◆ Stored items

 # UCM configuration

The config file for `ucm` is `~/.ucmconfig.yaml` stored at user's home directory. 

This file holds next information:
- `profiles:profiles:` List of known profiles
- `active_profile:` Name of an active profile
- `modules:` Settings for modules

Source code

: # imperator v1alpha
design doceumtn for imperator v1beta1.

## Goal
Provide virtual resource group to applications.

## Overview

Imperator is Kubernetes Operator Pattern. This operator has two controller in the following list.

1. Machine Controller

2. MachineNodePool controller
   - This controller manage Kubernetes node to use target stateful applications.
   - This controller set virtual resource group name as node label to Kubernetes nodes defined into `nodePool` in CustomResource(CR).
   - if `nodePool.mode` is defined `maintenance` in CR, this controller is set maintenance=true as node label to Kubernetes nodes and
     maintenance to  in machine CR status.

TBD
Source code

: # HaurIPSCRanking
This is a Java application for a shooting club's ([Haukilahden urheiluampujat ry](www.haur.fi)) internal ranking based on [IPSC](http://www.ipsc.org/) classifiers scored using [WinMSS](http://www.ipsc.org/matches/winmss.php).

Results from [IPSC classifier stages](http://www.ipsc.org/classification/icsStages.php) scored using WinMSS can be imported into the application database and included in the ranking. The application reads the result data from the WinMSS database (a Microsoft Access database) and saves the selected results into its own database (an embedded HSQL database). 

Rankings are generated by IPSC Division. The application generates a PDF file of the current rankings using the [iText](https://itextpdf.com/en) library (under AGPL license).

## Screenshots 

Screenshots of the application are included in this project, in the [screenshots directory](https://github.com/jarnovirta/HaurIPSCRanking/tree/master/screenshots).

--

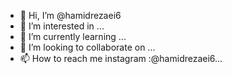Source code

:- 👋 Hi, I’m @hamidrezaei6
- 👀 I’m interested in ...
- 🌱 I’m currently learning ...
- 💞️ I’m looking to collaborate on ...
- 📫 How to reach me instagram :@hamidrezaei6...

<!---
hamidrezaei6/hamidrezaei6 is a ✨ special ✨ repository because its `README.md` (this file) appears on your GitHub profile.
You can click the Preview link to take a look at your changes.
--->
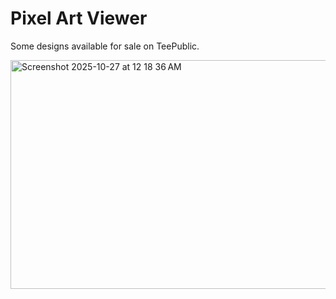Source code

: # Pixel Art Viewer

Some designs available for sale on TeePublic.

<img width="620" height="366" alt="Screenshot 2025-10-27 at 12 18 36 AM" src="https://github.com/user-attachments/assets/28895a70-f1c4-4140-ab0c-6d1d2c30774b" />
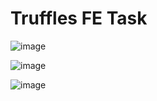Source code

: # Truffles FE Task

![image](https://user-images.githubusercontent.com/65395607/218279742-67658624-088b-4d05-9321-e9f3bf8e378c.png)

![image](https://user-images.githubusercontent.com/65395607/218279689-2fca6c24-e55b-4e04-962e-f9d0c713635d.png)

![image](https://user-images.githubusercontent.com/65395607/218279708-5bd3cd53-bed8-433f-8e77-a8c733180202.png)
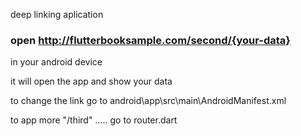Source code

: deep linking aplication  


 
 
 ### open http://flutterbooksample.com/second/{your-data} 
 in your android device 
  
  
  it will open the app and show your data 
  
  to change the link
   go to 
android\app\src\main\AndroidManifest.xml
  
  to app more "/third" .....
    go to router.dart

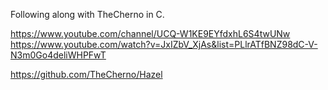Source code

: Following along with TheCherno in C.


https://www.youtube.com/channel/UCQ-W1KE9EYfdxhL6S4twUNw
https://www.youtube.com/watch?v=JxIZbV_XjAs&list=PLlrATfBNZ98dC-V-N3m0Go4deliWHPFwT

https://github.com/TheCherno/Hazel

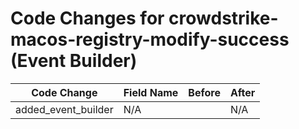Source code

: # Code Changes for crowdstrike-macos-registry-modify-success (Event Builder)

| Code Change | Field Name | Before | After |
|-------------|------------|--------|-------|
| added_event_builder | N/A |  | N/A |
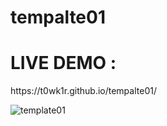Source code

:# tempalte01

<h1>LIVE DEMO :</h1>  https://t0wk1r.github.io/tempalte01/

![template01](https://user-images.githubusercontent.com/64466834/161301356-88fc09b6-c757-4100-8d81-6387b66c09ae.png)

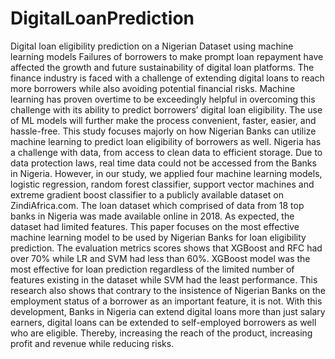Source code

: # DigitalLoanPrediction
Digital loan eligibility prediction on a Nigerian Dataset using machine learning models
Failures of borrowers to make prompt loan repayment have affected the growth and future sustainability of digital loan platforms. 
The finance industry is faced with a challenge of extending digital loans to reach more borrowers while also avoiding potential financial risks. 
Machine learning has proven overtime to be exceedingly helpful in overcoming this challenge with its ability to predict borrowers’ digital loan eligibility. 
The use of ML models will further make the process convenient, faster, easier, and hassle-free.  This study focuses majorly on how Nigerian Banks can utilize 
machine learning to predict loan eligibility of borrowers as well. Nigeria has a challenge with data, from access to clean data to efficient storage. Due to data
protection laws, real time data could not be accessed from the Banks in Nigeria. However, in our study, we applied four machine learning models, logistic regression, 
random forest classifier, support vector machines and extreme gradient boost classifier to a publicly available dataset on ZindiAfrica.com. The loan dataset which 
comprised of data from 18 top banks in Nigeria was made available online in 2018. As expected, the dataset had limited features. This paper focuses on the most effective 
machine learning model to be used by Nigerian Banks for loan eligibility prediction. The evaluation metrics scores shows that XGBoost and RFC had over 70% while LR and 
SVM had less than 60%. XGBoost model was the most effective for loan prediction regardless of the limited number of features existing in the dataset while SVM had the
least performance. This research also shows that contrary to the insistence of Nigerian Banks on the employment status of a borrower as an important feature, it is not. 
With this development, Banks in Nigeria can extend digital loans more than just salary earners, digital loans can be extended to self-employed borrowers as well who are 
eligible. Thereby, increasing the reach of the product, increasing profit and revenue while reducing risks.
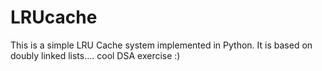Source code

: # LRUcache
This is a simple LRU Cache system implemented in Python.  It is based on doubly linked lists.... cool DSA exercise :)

--

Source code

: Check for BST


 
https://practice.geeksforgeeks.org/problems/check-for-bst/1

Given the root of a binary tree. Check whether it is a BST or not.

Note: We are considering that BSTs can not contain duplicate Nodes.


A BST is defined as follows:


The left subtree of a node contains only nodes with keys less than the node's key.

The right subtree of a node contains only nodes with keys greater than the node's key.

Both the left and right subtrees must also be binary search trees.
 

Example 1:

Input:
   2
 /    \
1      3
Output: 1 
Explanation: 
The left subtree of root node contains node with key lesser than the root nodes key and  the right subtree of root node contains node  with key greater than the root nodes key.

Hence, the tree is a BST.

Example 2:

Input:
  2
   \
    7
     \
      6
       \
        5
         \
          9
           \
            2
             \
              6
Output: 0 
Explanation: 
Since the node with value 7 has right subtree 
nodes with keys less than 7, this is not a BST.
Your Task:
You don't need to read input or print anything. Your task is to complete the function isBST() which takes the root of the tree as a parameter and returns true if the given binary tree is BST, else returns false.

◆ Required action
Rewrite the lines from the line with "# UCM configuration" to the line with "1. Machine Controller", both included, replacing "Goal" with "Purpose" and leaving everything else unchanged.

◆ Expected answer
 # UCM configuration

The config file for `ucm` is `~/.ucmconfig.yaml` stored at user's home directory. 

This file holds next information:
- `profiles:profiles:` List of known profiles
- `active_profile:` Name of an active profile
- `modules:` Settings for modules

Source code

: # imperator v1alpha
design doceumtn for imperator v1beta1.

## Purpose
Provide virtual resource group to applications.

## Overview

Imperator is Kubernetes Operator Pattern. This operator has two controller in the following list.

1. Machine Controller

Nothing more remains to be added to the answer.